Imagine speeding up the construction of your home by sending additional autonomous machines. This is not about remote-controlled excavators or trucks. These still require human operation. Now imagine humanoid robots that operate those already existing machines without human input. A robot driving an excavator. A robot managing logistics and inventory. Suddenly, the limiting factor is no longer labor. It becomes the availability of raw materials. Even that can be addressed. Raw materials and construction elements can also be produced by automated factories running with minimal or no human presence. This creates vertical integration of autonomous productivity across the entire value chain.

What limits remain? Only natural resources and available energy. We are not there yet. But we are getting close.

“What is the output of an economy? It is productivity per capita times population or capita. Once you have humanoid robots, the actual economic output potential is tremendous.” – Elon Musk

They Will Take All Our Jobs?

Many people fear that machines will replace human labor entirely. Sounds familiar? This is not a new concern. More than one hundred years ago, factory workers voiced the same fears. Entire professions have already disappeared:

  • Telephone operators
  • Elevator attendants
  • Typists

Technological progress has always transformed work. That is how humanity grows wealth and improves living standards. Some now argue that autonomy and robotics are fundamentally different. They worry that nobody will be needed anymore. Let us assume this is technically possible. Even then, such a transition would never happen all at once. In a market economy, automation must be adopted voluntarily and at a sustainable pace. Companies still need customers who can afford to buy products. If everyone lost their jobs overnight, there would be no demand. That makes instant full automation economically impossible. Instead, we will see gradual transitions. More goods and services will be produced with fewer human inputs. This has been happening for decades. It will continue, but not as a sudden collapse.

A More Autonomous You

In an ideal and quite realistic future, more people will spend time on things they want to do rather than things they must do. This does not mean idleness. It means a new age of creativity, exploration, education, and personal fulfillment.

Autonomous systems can make you more autonomous.

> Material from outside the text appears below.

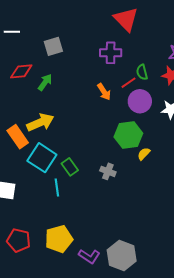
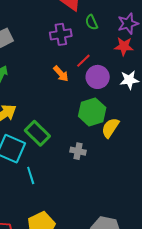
green semicircle: (142, 72) -> (92, 22), moved
yellow semicircle: (144, 154) -> (110, 128), size x1.5
green rectangle: (70, 167) -> (37, 133), moved, size x1.4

Ideally, we will not descend into intellectual and cultural stagnation as depicted in the movie Idiocracy. Instead, we could see the rise of meaningful hobbies, self-initiated projects, independent learning, and social contribution. Whether that happens depends on how we structure the transition. The outcome will be shaped not just by the technology, but by the freedoms and institutions we choose to preserve or abandon.

Two Real Concerns

  1. Interference from governments

    Governments may attempt to control or accelerate the transition through regulation or subsidization. Over-subsidizing autonomous technologies could cause sectors to collapse before society is ready to adapt. On the other hand, excessive regulation could slow down adoption to such an extent that entire regions fall behind in global competition. 
In a world where innovation moves at exponential speed, falling behind can be irreversible. The right pace of transition will most likely be determined by the free market, through the interaction of supply, demand, and entrepreneurial risk-taking. Policy should enable adaptation, not replace market mechanisms.

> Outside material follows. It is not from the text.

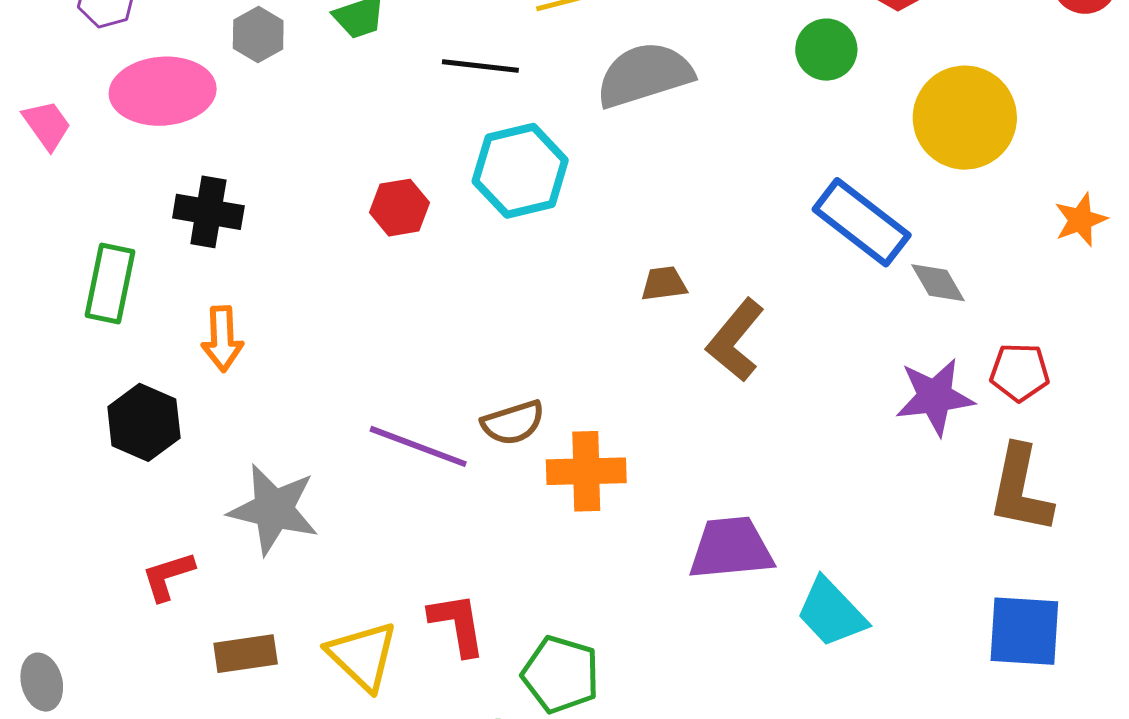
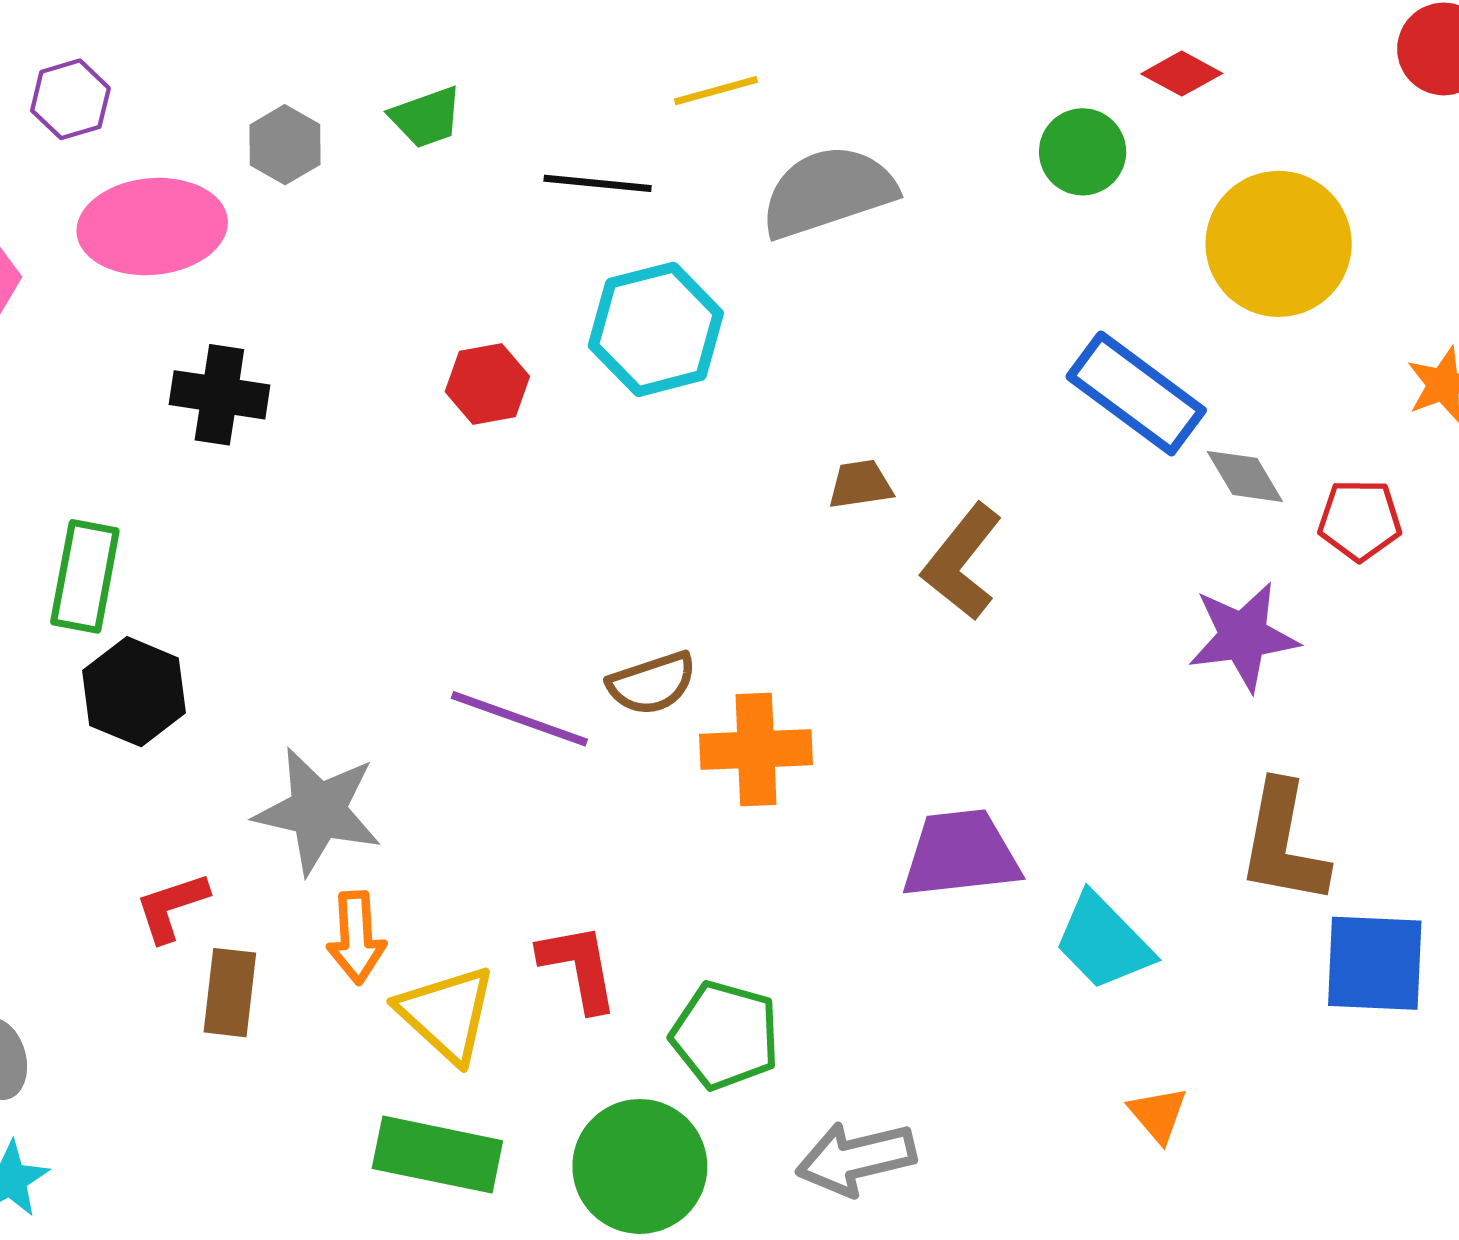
green rectangle: (110, 284) -> (85, 576), moved
orange arrow: (222, 339) -> (356, 938), moved
red pentagon: (1020, 372) -> (1360, 520), moved
brown L-shape: (1020, 489) -> (1283, 843), moved
brown rectangle: (246, 654) -> (230, 993), moved, turned -74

  2. Loss of control over artificial intelligence

    There is a small but very real risk that advanced artificial intelligence systems could behave in unintended or dangerous ways. This includes both technical failure and malicious use. However, similar risks have existed for decades in the form of nuclear and biological weapons. The existence of such threats is not new. Can we really be sure that humans in control can guarantee safety better than an AI would?